Parsing with Pest
A couple of weeks ago I was working on datafusion-catalogprovider-glue, a catalogprovider for Datafusion sourcing from AWS Glue.
The AWS SDK for Rust returns an UTF-8 string as the datatype value for each column in a table. A crawler will use datatypes which are supported by Athena.
Parsing the initial data types was pretty simple:
match glue_type {
"int" => Ok(DataType::Int32),
"boolean" => Ok(DataType::Boolean),
"bigint" => Ok(DataType::Int64),
"float" => Ok(DataType::Float32),
...
}
Support for decimal and arrays remained simple with some regular expressions and recursion:
static ref DECIMAL_RE: Regex = Regex::new("^decimal\\((?P<precision>\\d+)\\s*,\\s*(?P<scale>\\d+)\\)$").unwrap();
static ref ARRAY_RE: Regex = Regex::new("^array<(?P<array_type>.+)>$").unwrap();
_ => {
if let Some(decimal_cg) = DECIMAL_RE.captures(glue_type) {
let precision = decimal_cg
.name("precision")
.unwrap()
.as_str()
.parse()
.unwrap();
let scale = decimal_cg.name("scale").unwrap().as_str().parse().unwrap();
Ok(DataType::Decimal(precision, scale))
} else if let Some(array_cg) = ARRAY_RE.captures(glue_type) {
let array_type = array_cg.name("array_type").unwrap().as_str();
let field = Self::map_to_arrow_field(glue_name, array_type)?;
Ok(DataType::List(Box::new(field)))
...
But then I also needed to support maps and structs which require matching nested constructs with balancing groups. And I gave up :)

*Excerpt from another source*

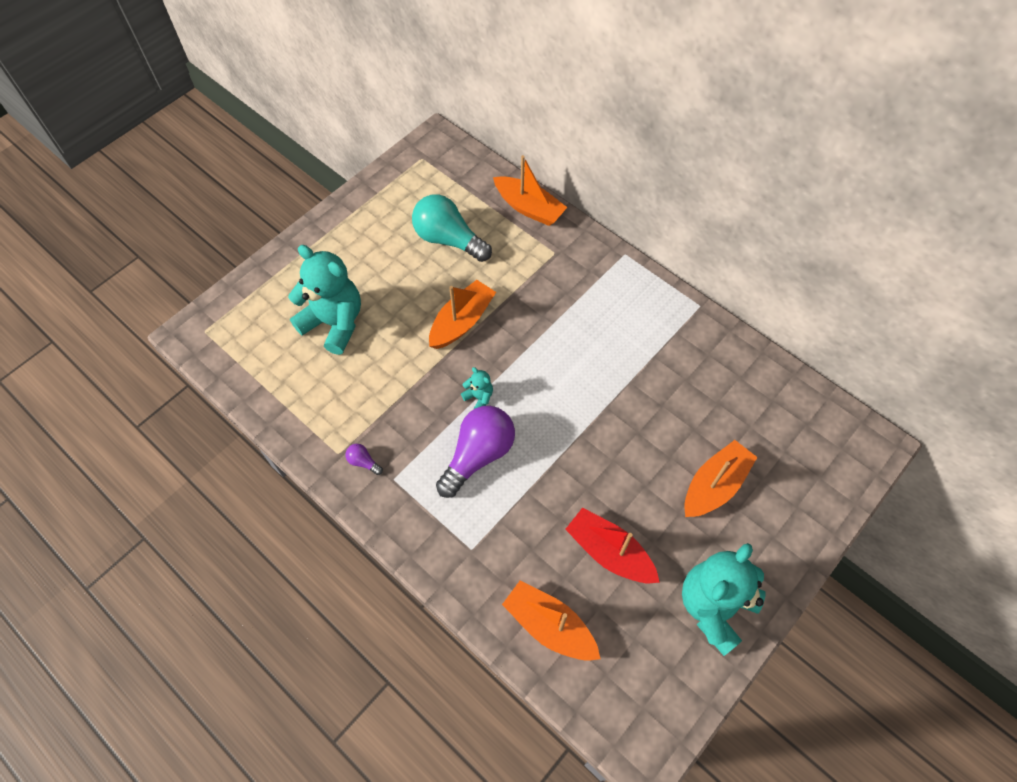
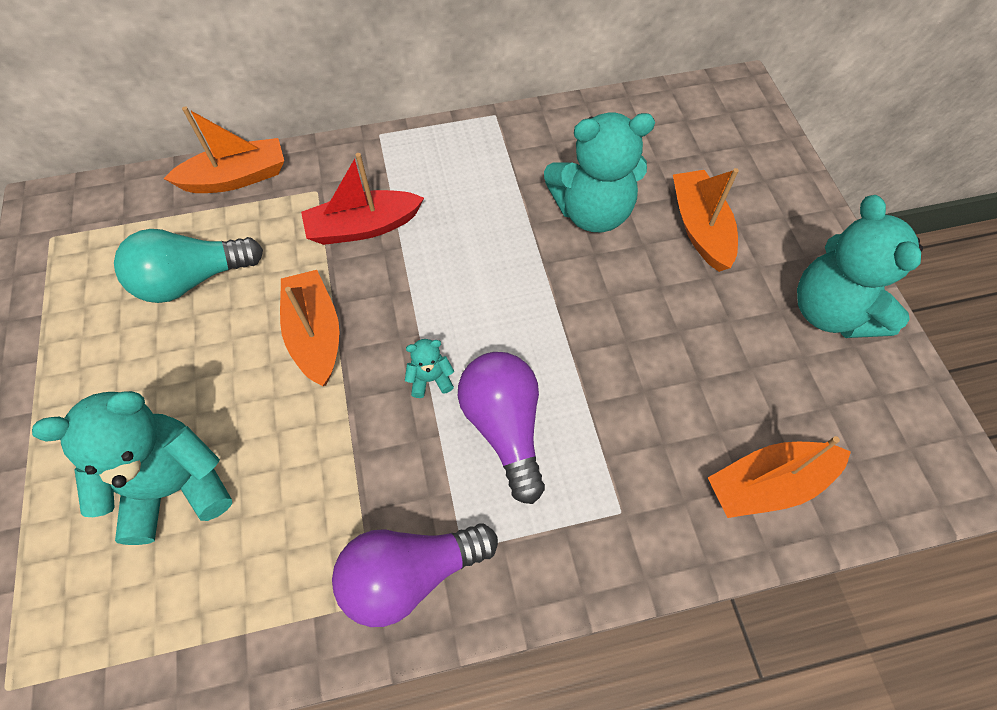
camera: 55 degrees left, 0 degrees up
(363, 462) = (410, 574): purple light bulb -> purple light bulb, size x2.45
(609, 552) = (715, 367): red boat -> red boat (363, 227)
(670, 411) = (592, 212): none -> turquoise teddy bear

I made the decision to leverage a proper parser, wrote an EBNF grammar but was unable to find a good parser-generator for Rust and decided to use Pest, a general purpose parser written in Rust with a focus on accessibility, correctness, and performance.
Following the examples in the Pest book made it easy to write the parsing expression grammar, PEG: glue_datatype.pest. Using the Pest plugin for IDEA made it even easier:
DataType = _{ SimpleType | ArrayType | MapType | StructType }
SimpleType = _{ TinyInt | SmallInt | Int | Boolean | BigInt | Float | Double | Binary | Date | Timestamp | String | Char | Varchar | Decimal }
TinyInt = { "tinyint" }
SmallInt = { "smallint" }
Int = { "int" | "integer" }
Decimal = { "decimal(" ~ number ~ "," ~ number ~ ")" }
ArrayType = { "array<" ~ DataType ~ ">" }
MapType = { "map<" ~ DataType ~ "," ~ DataType ~ ">" }
StructType = { "struct<" ~ structFields ~ ">" }
structFields = _{ structField ~ ("," ~ structField)* }
structField = { ident ~ ":" ~ DataType }
I decided to first parse this into a Rust enum, GlueDataType and only then map from this enum to Datafusion/Arrow datatypes.
In summary this exercise felt like a walk in the park ;)